Celem wyprawy ekipy TVN było pokazanie tego, co dzieje się na przejściach granicznych. Uchwycenie specyfiki wschodnich granic. Materiał, który udało się przygotować, został wykorzystany w serialu Granice. Zanim wyemitowano pierwsze odcinki serialu dziennikarze byli świadkami różnych zdarzeń.
Darek B. do Brześcia jeżdzi już od kilku lat. Zna zwyczaje panujące na przejściu. Za każdym razem wiele ryzykuje. Okleja się towarem i czeka na rozwój wypadków. W ten sposób może utrzymać czteroosobową rodzinę. Jak podkreśla, do takiej formy zarobkowania zmusiła go sytuacja.
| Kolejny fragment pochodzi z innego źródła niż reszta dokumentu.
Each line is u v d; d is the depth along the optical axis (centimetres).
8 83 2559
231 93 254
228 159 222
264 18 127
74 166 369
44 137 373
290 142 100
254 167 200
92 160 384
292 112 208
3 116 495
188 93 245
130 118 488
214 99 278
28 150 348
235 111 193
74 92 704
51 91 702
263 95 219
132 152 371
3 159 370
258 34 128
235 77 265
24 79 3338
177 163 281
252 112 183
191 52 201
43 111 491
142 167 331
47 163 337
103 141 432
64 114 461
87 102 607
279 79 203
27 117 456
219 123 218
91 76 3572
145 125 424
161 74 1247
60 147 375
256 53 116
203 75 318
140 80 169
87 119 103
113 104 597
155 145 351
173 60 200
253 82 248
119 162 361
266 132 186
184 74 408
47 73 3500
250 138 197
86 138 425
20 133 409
Obecnie nie wyobraża sobie, że mógłby przestać jeżdzić. To silniejsze od niego. Ekipa telewizyjna filmowała różne przejścia graniczne. Specyfiką jednego z nich jest przemyt rowerowy. Przemytnicy skrzętnie ukrywają alkohol w ramach rowerowych Często też oklejają się używkami. Na innym przejściu charakterystyczny jest przemyt papierosów. Ukrywa się je w kołach samochodów.
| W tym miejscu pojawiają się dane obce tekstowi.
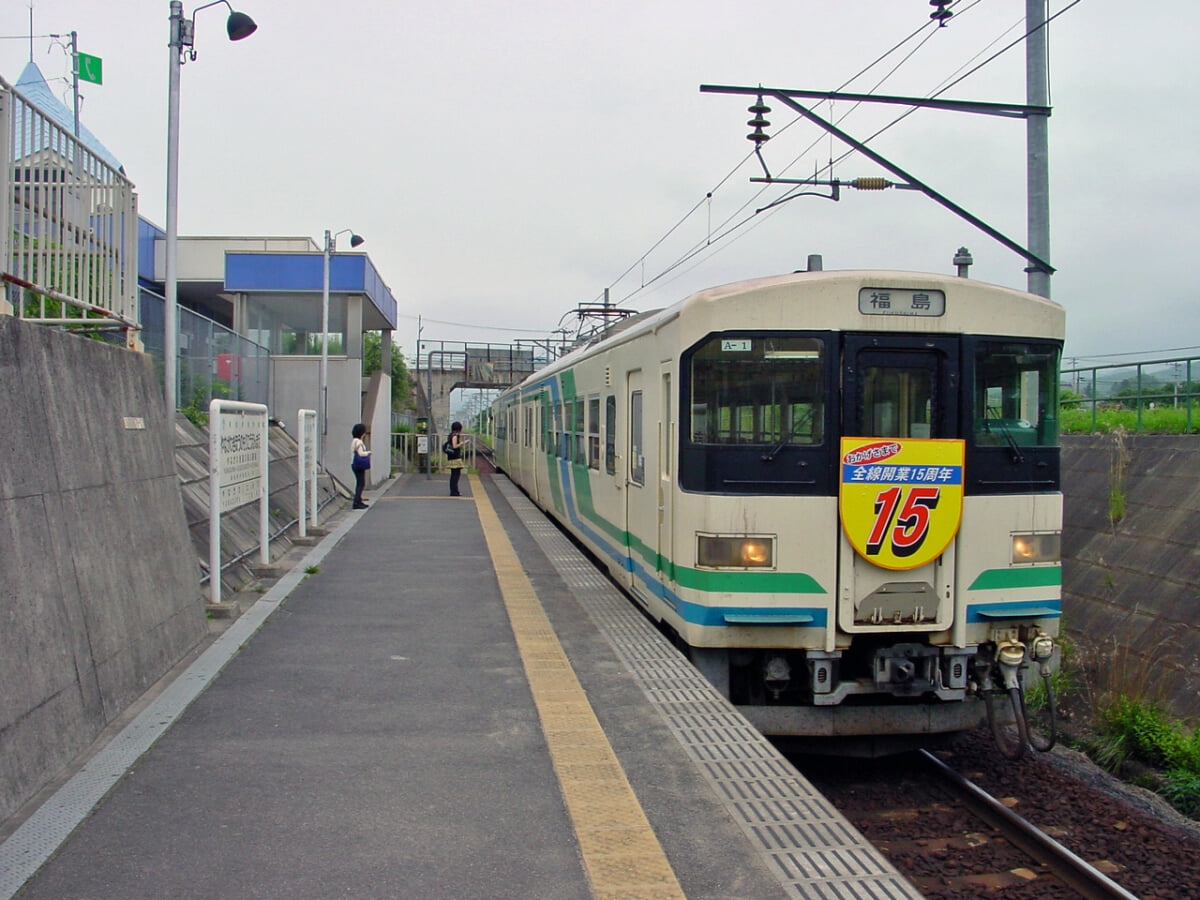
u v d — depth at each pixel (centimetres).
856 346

Jerzy Pawełek opowiada historię, której byli bohaterami. Pojechali za granicę, na rynku zakupili trzy kartony papierosów i oponę samochodową. Miejscowi zapakowali im odpowiednio ten towar. Po polskiej stronie w specjalistycznym warsztacie dokonano rozładunku papierosów. Niewielka kamera uchwyciła najważniejsze wątki tej wyprawy.
Dziennikarze często grali rolę turystów. Tak było, kiedy pociągiem przemierzali trasę Terespol-Biała Podlaska. Mieli okazję zobaczyć przemycających przy pracy oraz kontrolę celną. Jerzy Pawełek pamięta sytuację, kiedy tą samą trasę trzeba było pokonywać kilkakrotnie, aby sfilmować, to co działo się wewnątrz pociągu. Przyczyna nie wynikała z winy konkretnego człowieka, lecz kamery. Ale dzięki zgranemu zespołowi udało się pokazać życie wschodniej granicy.
Ekipa telewizyjna rejestrowała faktyczne sceny z życia granicy. Reporterzy wszystko nagrywali na żywo i nikt w ich serialu nie pełnił roli statysty, niczego nie ubarwiał.